◆ TASK BRIEF
Copy out every line of the records below without changing anything.

•••••

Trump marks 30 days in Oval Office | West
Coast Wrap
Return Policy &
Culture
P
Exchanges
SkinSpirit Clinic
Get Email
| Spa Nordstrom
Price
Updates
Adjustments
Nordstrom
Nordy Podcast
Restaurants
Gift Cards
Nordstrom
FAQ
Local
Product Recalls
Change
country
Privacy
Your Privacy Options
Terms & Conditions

•••••

◆ RESULT
Trump marks 30 days in Oval Office | West
Coast Wrap
Return Policy &
Culture
P
Exchanges
SkinSpirit Clinic
Get Email
| Spa Nordstrom
Price
Updates
Adjustments
Nordstrom
Nordy Podcast
Restaurants
Gift Cards
Nordstrom
FAQ
Local
Product Recalls
Change
country
Privacy
Your Privacy Options
Terms & Conditions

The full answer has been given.